The other major Israeli strategy against the Haram has been to undermine it by opening tunnels running below it in the name of archaeology and science. This strategy was implemented immediately after the Israeli conquest of the old city in 1967, when archaeologists financed by the Hebraic University and led by a university professor excavated under the south wall and the women’s mosque.

There have been nine major stages since then, all ostensibly for academic reasons or to make facilities easier for Jews visiting the ‘wailing wall’, but all having the effect of weakening the structures of the Haram. There are now serious concerns about the Haram’s structural integrity.

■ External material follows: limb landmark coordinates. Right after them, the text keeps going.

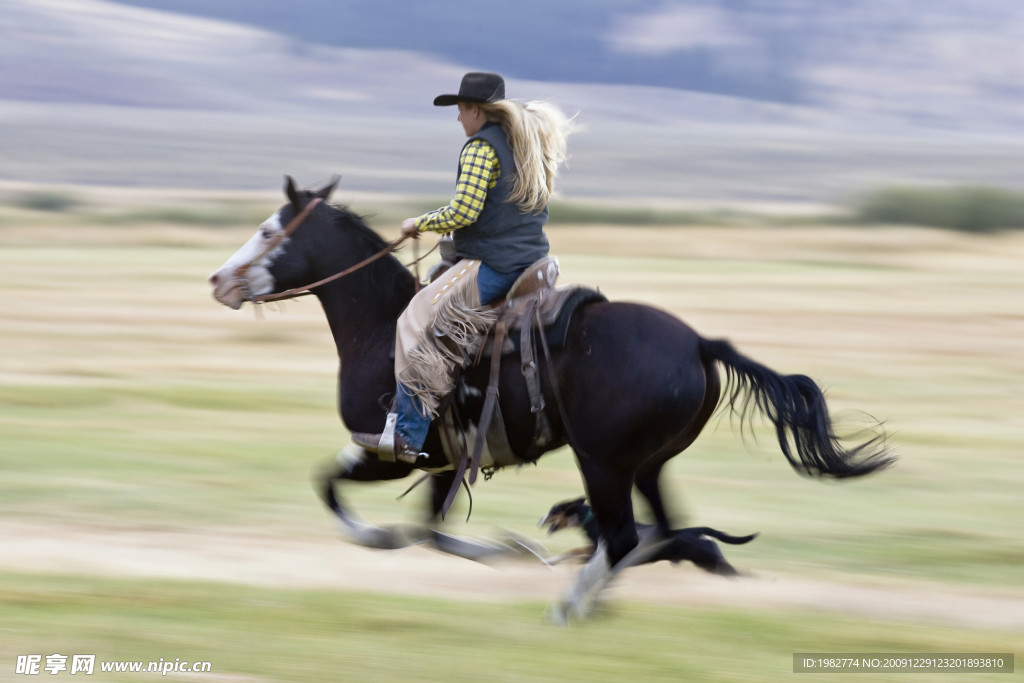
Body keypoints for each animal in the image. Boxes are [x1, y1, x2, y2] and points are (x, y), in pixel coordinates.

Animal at [209, 179, 897, 622]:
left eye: (269, 230)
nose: (219, 280)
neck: (380, 328)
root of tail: (700, 342)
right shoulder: (442, 462)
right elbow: (424, 528)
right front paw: (504, 550)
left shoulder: (393, 451)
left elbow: (347, 497)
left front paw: (490, 550)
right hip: (647, 464)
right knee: (661, 530)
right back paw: (596, 596)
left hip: (604, 462)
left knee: (624, 535)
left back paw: (570, 604)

The tunnels could also be used in the future for the planting of bombs or mines which would totally destroy the Haram, and which the Zionist state could blame on individual zealots, even though they had made all the preparations themselves.

The pending Christian millenium has also raised fears; some Christian groups are also committed to rebuilding the ‘Temple of Solomon’, and there are fears that the Zionists could use them as a cover for destroying the Haram. All Palestinians are particularly concerned at this time, and many have appealed to the Muslim world to ensure that the Haram is not further damaged. Unfortunately little help is likely to come from Muslim governments.

But the greatest possible human protection probably depends on the Palestinians themselves. In Ramadhan, tens of thousands attended prayers at Al-Aqsa, and heard Shaikh Ahmad Baytawi warn that “the destruction of Al-Aqsa would also mean the destruction of Israel.” And the Zionists have already proved that they cannot beat the Palestinian people and Islamic movement in a straight fight.